▶ [Description of the task] Please answer from the page text: which encyclical does it quote, and which pope wrote it?

Here in New York, the cult of death is emboldened by the apparent transfer of control of the State Senate to the Democratic Party. Their hope is that this will open up the path for the passage of the Orwellian-named Health Teens Act, which will itself open up the spigots of tax money for the Temple of Moloch.

The Health Teens Act purports to be about providing “comprehensive sex education” to teenagers. In reality, it’s all about creating funding streams to make sure that the Temple of Moloch will have access to your children in your public schools.

And what kind of sex education will your children receive in the public schools, paid for by your tax dollars? While giving lip service to the need to teach about abstinence outside of marriage, the reality is much more disturbing. State law requires that sex education be taught on the high school level by certified health teachers, and on the elementary level by the regular classroom teachers. These requirements are routinely ignored, and “peer counselors” or “experts” from the Temple of Moloch are allowed to come into the classrooms. And what do they bring? Well, I’ve reviewed some of the educational materials they use. Under any other circumstances, if an adult were to give these materials to a child, people would immediately think of calling the police.

Our State Assembly, showing its usual commitment to democratic debate, has never held a hearing on this bill, and has never solicited input from parents. Instead, they regularly pass the Healthy Teens Act by absurdly wide majorities — 130 to 14 this year. Now that the Senate has come under the control of the Democratic Party, they will no doubt follow suit in the Spring, regardless of what parents and other people of good will believe. In fact, they won’t even bother to ask you.

On the national level, the incoming administration of the 100% anti-life President-elect is expected to show its support for the so-called Prevention First Act. This wicked bill will also open the cash spigot to the Temple of Moloch to promote its anti-life agenda and corrupt children through “comprehensive sex education” and “family planning” programs. This bill will go even further, by requiring all health insurance plans to cover contraceptives, even if the plan is that of a religious employer with moral objections to contraception — like the Church.

In his prophetic encyclical, Humanae Vitae, Pope Paul VI foresaw the state in which we find ourselves:

Let them first consider how easily [the availability of "artificial birth control"] could open wide the way for marital infidelity and a general lowering of moral standards. Not much experience is needed to be fully aware of human weakness and to understand that human beings – and especially the young, who are so exposed to temptation – need incentives to keep the moral law, and it is an evil thing to make it easy for them to break that law. Another effect that gives cause for alarm is that a man who grows accustomed to the use of contraceptive methods may forget the reverence due to a woman, and, disregarding her physical and emotional equilibrium, reduce her to being a mere instrument for the satisfaction of his own desires, no longer considering her as his partner whom he should surround with care and affection.

Can anyone doubt that this is where we are? Can anyone doubt that infamies like the Healthy Teens Act and the Prevention First Act will lead us further down this path? Is there any way to break from this addiction to unhealthy sex education and contraception?

The answer is the same as with every social or political problem — conversion of heart, starting with mine. It needs to be done in every family and particularly in every marriage. The truth, beauty and sanctity of married love and sexuality — so counter-cultural in this day and age — must be promoted by the Church. The Theology of the Body gives us an excellent and attractive platform for this.

But the most important thing is for every married couple, and every parent, to give witness to it by their everyday lives. If we want a healthy society — and healthy teens — we must be holier husbands, wives, and parents. We must all be signs of the truth that will set us all free.

A letter to your state and federal legislators about these bills wouldn’t hurt, either.

▶ [Collected data entries]
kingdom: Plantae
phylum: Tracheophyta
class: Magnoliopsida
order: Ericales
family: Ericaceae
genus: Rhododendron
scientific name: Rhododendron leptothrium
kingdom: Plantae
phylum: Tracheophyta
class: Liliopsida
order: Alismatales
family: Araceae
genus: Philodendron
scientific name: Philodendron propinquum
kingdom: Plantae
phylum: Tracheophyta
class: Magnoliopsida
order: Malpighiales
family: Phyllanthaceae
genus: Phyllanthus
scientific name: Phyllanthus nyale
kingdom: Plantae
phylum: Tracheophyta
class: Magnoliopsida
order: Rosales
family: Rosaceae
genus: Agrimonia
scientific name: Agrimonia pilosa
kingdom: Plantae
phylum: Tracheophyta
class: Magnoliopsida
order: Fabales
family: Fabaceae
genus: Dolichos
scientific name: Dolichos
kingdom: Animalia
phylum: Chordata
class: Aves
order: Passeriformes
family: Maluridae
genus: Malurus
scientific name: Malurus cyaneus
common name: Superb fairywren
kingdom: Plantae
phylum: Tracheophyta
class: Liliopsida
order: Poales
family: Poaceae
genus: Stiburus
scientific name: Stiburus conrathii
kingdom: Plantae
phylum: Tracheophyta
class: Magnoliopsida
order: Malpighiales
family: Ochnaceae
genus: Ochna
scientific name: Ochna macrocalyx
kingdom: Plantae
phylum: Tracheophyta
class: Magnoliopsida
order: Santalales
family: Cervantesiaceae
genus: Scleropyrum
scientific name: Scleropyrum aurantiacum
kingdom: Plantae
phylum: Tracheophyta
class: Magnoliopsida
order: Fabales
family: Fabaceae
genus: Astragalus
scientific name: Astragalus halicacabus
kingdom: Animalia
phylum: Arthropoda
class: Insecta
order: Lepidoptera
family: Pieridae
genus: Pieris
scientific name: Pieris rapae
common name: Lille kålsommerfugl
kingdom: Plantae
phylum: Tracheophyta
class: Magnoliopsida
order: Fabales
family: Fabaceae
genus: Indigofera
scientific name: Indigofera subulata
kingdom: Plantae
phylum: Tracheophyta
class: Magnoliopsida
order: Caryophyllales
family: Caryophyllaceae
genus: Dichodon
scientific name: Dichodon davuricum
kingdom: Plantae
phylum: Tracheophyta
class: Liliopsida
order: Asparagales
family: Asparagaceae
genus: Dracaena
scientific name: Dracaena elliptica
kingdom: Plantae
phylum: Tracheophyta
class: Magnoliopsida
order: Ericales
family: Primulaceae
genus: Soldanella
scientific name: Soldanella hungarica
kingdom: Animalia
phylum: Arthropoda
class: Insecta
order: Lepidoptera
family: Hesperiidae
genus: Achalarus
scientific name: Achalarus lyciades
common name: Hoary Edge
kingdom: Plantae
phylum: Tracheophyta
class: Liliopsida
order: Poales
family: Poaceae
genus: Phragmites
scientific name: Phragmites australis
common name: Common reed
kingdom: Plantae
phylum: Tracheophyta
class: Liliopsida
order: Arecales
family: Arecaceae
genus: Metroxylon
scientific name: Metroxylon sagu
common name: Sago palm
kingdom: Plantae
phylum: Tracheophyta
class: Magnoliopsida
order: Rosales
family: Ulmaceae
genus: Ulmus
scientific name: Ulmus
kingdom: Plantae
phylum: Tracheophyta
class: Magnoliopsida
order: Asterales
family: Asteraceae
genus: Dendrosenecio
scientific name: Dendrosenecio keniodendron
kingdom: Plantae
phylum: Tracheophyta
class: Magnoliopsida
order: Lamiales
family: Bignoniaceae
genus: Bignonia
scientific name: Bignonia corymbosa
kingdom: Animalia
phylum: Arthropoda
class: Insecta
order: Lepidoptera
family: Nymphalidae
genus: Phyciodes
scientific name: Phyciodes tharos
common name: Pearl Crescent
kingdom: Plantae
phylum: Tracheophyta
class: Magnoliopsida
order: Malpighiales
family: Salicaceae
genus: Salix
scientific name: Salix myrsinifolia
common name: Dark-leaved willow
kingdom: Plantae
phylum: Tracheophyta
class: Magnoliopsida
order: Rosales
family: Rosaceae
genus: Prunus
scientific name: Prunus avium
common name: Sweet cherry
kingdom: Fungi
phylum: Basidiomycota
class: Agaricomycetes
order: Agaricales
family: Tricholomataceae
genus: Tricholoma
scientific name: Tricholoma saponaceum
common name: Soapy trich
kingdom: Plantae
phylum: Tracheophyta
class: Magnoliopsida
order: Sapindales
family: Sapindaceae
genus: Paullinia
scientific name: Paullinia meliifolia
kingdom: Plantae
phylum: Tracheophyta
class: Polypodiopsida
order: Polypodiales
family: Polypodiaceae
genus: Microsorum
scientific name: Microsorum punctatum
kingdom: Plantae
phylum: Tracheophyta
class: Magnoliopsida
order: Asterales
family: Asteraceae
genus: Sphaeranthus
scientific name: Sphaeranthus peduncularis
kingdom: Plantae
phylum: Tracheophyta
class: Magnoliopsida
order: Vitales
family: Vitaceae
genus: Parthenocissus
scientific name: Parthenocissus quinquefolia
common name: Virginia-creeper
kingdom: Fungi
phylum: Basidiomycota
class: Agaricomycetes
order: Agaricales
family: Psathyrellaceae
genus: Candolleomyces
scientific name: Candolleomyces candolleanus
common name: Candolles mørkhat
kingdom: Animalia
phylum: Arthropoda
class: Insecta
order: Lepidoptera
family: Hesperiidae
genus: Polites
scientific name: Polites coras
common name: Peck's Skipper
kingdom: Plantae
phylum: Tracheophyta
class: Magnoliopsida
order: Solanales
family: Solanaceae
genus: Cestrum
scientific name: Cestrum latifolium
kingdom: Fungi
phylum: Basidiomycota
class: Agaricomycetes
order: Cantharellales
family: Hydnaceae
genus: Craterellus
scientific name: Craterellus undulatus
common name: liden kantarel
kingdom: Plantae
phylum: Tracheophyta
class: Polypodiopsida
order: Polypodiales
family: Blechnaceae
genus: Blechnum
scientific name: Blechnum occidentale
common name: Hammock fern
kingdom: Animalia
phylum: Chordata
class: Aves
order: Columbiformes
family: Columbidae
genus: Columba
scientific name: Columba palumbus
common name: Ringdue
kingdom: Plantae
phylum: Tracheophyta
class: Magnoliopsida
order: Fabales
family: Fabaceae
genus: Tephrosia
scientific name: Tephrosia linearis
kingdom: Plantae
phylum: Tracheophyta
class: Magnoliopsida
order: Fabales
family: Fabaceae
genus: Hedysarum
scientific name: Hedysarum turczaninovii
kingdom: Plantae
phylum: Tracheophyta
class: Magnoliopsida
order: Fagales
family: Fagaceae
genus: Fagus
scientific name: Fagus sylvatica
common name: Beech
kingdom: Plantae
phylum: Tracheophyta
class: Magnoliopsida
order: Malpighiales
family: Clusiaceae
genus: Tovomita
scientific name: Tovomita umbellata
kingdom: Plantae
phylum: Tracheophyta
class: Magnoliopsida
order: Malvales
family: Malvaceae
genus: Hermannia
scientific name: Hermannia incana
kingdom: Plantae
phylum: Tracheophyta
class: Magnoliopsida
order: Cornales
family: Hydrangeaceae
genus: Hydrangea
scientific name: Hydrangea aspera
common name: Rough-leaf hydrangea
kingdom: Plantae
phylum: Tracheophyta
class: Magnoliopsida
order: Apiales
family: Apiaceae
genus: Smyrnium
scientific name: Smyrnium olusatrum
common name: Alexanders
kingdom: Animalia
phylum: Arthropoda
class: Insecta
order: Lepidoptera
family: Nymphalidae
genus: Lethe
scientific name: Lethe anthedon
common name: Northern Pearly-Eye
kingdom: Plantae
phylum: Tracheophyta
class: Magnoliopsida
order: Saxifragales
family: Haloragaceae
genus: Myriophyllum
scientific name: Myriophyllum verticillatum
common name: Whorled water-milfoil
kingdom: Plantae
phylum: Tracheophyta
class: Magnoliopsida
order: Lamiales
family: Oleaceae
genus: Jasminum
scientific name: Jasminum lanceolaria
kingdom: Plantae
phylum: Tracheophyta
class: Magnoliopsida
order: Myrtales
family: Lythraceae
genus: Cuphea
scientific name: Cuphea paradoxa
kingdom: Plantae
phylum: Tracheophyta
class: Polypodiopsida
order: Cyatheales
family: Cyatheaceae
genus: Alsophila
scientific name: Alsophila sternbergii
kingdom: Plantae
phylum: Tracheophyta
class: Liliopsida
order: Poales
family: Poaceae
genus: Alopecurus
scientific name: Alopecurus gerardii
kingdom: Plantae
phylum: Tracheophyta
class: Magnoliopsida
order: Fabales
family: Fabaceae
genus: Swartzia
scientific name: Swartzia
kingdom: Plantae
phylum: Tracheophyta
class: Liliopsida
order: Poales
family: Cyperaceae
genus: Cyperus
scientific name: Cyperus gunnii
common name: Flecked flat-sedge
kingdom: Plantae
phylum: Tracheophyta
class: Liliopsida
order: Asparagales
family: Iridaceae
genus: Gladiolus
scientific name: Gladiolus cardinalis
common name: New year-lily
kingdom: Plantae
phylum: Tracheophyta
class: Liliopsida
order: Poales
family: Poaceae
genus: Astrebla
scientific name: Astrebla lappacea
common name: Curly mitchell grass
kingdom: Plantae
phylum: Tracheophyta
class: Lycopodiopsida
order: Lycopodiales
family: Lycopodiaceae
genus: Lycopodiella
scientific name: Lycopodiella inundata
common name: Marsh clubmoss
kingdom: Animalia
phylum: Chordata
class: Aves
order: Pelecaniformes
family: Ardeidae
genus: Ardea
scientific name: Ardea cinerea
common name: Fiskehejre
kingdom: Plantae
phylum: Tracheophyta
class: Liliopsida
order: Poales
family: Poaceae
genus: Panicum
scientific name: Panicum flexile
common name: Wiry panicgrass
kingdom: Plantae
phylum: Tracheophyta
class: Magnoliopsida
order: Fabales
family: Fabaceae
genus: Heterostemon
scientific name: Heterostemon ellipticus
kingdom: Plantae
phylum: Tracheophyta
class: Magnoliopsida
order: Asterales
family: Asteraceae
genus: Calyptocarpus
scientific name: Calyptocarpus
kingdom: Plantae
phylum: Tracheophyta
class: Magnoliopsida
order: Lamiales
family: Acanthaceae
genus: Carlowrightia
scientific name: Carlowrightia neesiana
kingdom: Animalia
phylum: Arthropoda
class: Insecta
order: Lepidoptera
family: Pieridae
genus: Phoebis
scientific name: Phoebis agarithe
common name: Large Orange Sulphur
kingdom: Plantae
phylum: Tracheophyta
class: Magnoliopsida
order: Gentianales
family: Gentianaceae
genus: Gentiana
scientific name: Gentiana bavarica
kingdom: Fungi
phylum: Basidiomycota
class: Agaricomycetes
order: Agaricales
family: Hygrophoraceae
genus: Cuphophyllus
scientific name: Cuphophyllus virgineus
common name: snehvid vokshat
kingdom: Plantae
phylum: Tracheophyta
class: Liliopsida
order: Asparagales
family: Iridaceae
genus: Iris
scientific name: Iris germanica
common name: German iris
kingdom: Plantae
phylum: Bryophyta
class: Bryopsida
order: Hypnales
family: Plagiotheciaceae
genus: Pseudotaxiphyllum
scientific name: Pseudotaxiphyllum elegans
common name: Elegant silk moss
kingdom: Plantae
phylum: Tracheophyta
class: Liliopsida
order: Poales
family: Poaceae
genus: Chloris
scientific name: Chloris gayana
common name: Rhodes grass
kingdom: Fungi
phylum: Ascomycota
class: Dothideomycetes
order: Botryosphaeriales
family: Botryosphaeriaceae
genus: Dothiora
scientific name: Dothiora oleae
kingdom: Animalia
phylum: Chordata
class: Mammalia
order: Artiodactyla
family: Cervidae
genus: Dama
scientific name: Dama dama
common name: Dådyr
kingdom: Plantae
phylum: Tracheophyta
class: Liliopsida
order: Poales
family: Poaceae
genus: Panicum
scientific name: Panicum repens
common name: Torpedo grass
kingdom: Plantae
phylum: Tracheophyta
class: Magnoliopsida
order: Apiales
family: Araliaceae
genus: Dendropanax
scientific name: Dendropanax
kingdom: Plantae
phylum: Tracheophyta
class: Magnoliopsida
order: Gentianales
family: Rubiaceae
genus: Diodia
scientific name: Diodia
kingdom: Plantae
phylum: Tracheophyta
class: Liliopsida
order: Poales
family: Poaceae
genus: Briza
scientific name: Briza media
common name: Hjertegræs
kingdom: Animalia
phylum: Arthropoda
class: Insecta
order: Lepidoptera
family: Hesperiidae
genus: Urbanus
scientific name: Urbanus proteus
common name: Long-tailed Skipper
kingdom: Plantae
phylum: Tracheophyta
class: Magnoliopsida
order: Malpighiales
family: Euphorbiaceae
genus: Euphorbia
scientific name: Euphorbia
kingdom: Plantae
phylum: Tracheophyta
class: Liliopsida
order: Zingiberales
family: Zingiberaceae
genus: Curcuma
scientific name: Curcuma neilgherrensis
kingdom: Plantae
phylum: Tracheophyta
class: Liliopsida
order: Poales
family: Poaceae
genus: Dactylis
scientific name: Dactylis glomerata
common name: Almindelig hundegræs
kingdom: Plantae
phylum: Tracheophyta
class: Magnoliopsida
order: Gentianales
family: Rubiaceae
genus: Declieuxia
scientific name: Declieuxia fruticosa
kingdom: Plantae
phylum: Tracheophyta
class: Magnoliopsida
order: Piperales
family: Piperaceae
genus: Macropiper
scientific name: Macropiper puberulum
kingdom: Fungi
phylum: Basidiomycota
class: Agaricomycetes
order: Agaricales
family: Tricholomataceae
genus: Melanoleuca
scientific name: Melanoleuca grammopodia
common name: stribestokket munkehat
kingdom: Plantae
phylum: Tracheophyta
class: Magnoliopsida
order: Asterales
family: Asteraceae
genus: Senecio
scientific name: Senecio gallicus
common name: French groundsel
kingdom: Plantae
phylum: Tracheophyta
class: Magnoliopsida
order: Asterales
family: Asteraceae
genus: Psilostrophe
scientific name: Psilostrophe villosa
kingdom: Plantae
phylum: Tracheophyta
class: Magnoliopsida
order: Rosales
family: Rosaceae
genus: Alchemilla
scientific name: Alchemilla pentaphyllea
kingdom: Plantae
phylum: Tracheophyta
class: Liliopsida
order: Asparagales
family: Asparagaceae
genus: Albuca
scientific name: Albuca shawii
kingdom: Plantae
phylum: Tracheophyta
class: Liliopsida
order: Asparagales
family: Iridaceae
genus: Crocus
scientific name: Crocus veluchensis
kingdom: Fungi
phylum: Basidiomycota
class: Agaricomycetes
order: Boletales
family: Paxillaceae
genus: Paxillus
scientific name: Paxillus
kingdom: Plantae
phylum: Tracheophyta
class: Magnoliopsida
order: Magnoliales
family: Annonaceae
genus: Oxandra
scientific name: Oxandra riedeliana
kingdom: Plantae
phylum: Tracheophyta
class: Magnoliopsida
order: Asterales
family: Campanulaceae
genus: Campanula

▶ [Solution for this problem] It quotes Humanae Vitae, written by Pope Paul VI.